Обещанные люди прибыли, когда начало смеркаться. На поле возле штаба дивизии сели два вертолёта Як-40В и звено из пяти ударных Ми-28. Из яковлевских вертушек высыпали бойцы в камуфляже, и один из них побежал в нашу сторону. Ба, знакомые всё лица. Дядя Вася собственной персоной. Я облапал не успевшего что-либо сказать Маргелова.
— Ну, здравствуй, Василий Филиппович! Рад тебя снова видеть. Не удивляйтесь, полковник, — обернулся я к стоящему рядом командиру дивизии, — мы с товарищем Маргеловым с самой финской не виделись.
Полковник понимающе с улыбкой кивнул.
— Товарищ генерал-полковник, — отрапортовал будущий, надеюсь, командующий ВДВ, — майор Маргелов с батальоном специального назначения прибыл в ваше распоряжение.
Высадка и последующий штурм интерната прошли успешно. С воздуха нас прикрыли помимо звена «Ночных охотников» ещё и полк лёгких штурмовиков Та-3, нанёсший удары по близлежащим немецким частям.
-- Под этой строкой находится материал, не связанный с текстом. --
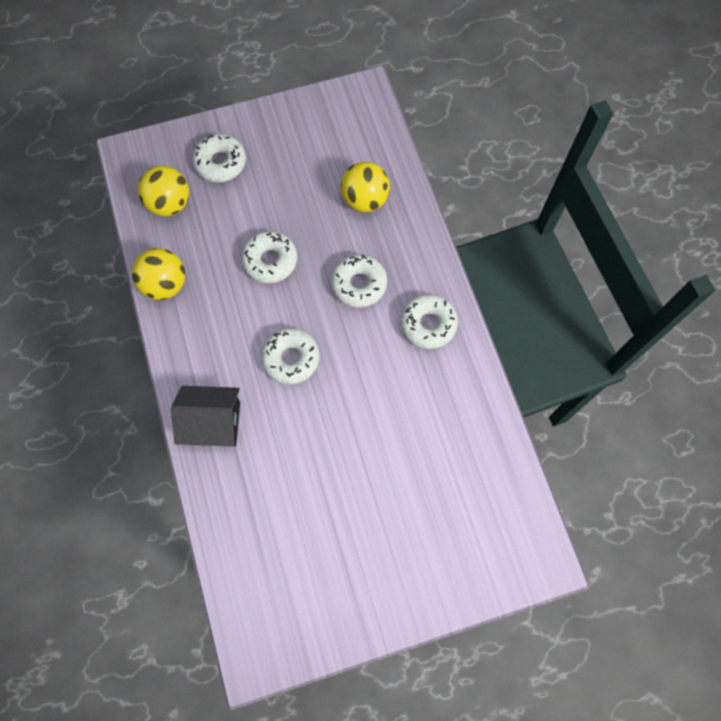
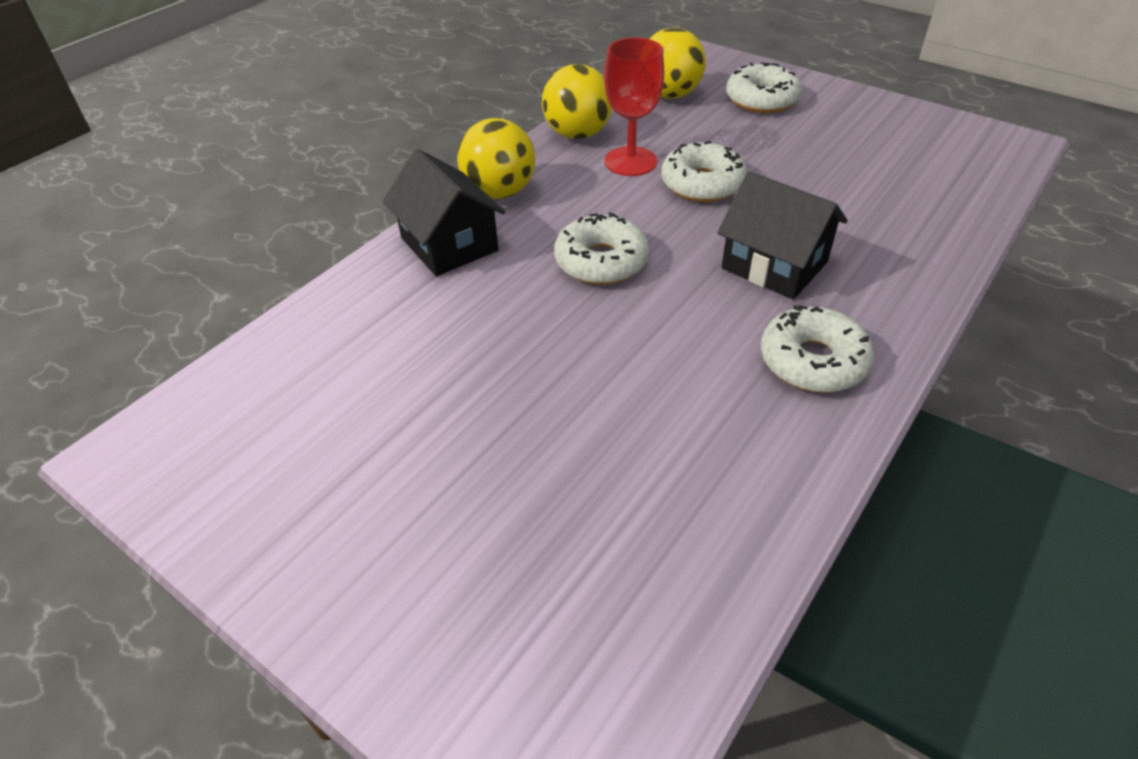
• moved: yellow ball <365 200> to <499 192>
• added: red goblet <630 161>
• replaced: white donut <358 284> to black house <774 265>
Ночные истребители барражировали в высоте на случай появления вражеской авиации.
Всё прошло почти идеально. Детей смогли эвакуировать. К счастью, больше никто из них не подвергался зомбированию. Большим минусом было то, что представителя «Аненербе» в интернате не оказалось: за несколько часов до нашего появления он выехал в Варшаву для дальнейшего восстановления. Видимо, сильно его Анютка приложила.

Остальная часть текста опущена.